• SELECTED EXTRACT:
= = = =

FIG. 16 is a view illustrating skew correction in a conventional conveyance apparatus.

FIG. 17 is a view illustrating skew correction in a conventional conveyance apparatus.

DETAILED DESCRIPTION OF THE EMBODIMENTS

Various exemplary embodiments, features, and aspects of the invention will be described in detail below with reference to the drawings.

First Exemplary Embodiment

FIG. 1 is a cross-sectional view of a printing apparatus serving as an image forming apparatus to which a registration device according to a first exemplary embodiment of the present invention is applied.
In FIG. 1, reference numeral 1000 denotes a printing apparatus, and a controller 120 controls the printing apparatus 1000. An upper cassette 100 stores sheets S. The sheets S stored in the upper cassette 100 are fed separately, one by one, by a sheet feeding unit including a pickup roller 101, which rises and falls or rotates at a predetermined timing, a feed roller 102 and a retard roller 103.
A sheet S fed from the sheet feeding unit is conveyed into a conveyance path 108, which includes guide plates 106 and 107, by a conveyance roller pair 105 a and 105 b. Then, the sheet S is conveyed to a registration unit 1. The registration unit 1 has a conveyance path 110 with a bending conveyance guide unit, which includes guides 109 and 111, assist roller pairs 10 (sheet conveyance assist unit), a skew correction roller pair 20 (skew correction unit), and a lateral registration roller pair 30 (lateral registration correction unit). The bending conveyance guide unit is arranged upstream in the registration unit 1. The skew of the sheet S is corrected (leading edge registration correction) and displacement in the width direction of the sheet S is corrected (lateral registration correction) in the registration unit 1, and then the sheet S is conveyed to an image forming unit.
The sheets S stored in a lower cassette 100′ are fed separately, one by one, by a sheet feeding unit including a pickup roller 101′, which rises and falls or rotates at a predetermined timing, a feed roller 102′ and a retard roller 103′. Each sheet is conveyed along the conveyance path 108 to the registration unit 1 by a conveyance roller pair 105′a and 105′b.

= = = =

• REQUIRED ACTION 1:
Answer these questions using the registration device excerpt:
(a) What reference numeral denotes the printing apparatus?
(b) Which guide plates does the conveyance path 108 include?
(c) Where in the registration unit 1 is the bending conveyance guide unit arranged?
• REQUIRED ACTION 2:
Repeat everything in the registration device excerpt from "FIG. 16 is a" down to "invention is applied.", word for word.

= = = =

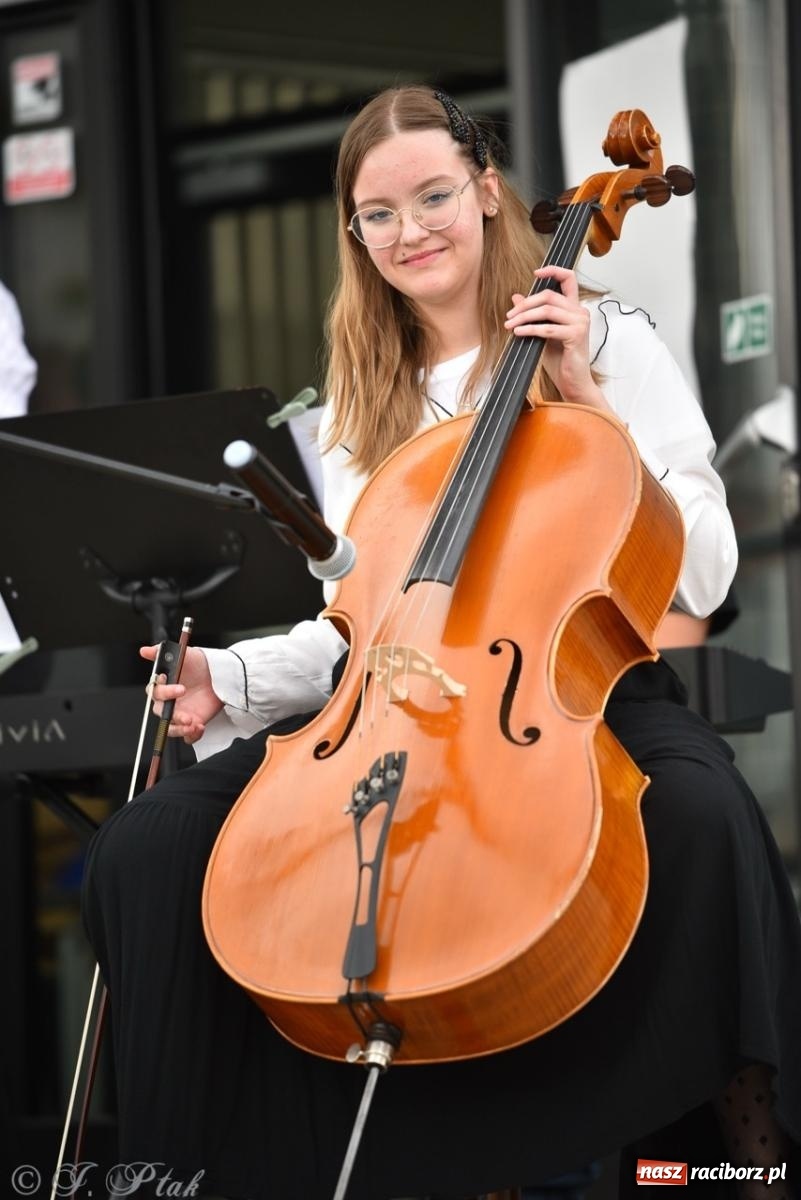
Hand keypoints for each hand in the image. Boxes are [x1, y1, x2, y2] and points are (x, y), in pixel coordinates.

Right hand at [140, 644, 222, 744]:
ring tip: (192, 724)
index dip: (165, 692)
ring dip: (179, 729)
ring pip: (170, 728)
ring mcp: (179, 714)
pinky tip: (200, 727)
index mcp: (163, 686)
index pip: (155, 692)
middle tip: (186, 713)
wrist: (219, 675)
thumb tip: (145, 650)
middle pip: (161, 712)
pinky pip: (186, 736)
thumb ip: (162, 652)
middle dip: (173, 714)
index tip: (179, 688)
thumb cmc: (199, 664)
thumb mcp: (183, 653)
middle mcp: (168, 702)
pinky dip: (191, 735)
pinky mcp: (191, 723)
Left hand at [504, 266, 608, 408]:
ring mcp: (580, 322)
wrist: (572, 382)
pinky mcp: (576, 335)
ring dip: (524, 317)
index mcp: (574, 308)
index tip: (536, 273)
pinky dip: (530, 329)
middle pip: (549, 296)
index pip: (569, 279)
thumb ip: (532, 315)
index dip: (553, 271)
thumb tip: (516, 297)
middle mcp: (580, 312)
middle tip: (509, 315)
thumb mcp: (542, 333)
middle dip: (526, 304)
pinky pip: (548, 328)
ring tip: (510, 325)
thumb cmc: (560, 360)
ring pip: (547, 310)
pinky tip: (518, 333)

= = = =

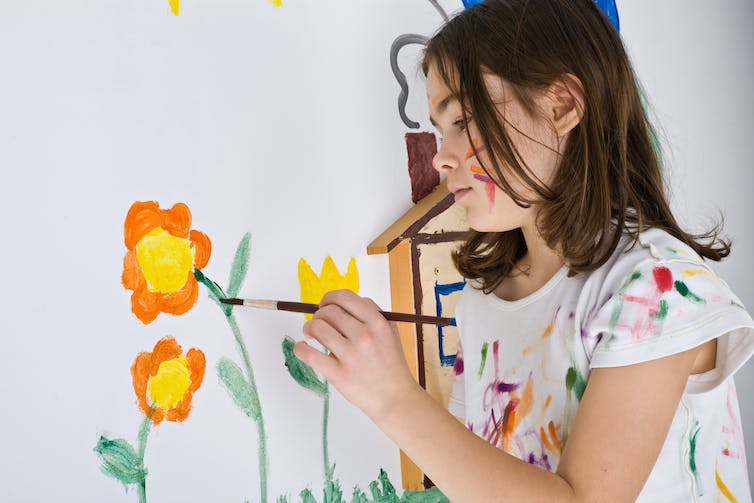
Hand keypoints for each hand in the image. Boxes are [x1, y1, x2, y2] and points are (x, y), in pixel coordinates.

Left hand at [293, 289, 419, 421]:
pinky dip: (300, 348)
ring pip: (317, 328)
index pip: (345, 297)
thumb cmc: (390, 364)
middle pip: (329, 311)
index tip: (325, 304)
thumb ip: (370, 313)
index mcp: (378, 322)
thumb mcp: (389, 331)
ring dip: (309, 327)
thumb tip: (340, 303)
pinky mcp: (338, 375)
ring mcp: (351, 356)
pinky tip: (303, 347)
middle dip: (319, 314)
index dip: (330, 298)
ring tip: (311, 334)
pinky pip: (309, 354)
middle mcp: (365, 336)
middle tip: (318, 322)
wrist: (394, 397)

= = = =

• WRITTEN SOLUTION 1:
(a) 1000
(b) Guide plates 106 and 107
(c) Upstream

• WRITTEN SOLUTION 2:
FIG. 16 is a view illustrating skew correction in a conventional conveyance apparatus.

FIG. 17 is a view illustrating skew correction in a conventional conveyance apparatus.

DETAILED DESCRIPTION OF THE EMBODIMENTS

Various exemplary embodiments, features, and aspects of the invention will be described in detail below with reference to the drawings.

First Exemplary Embodiment

FIG. 1 is a cross-sectional view of a printing apparatus serving as an image forming apparatus to which a registration device according to a first exemplary embodiment of the present invention is applied.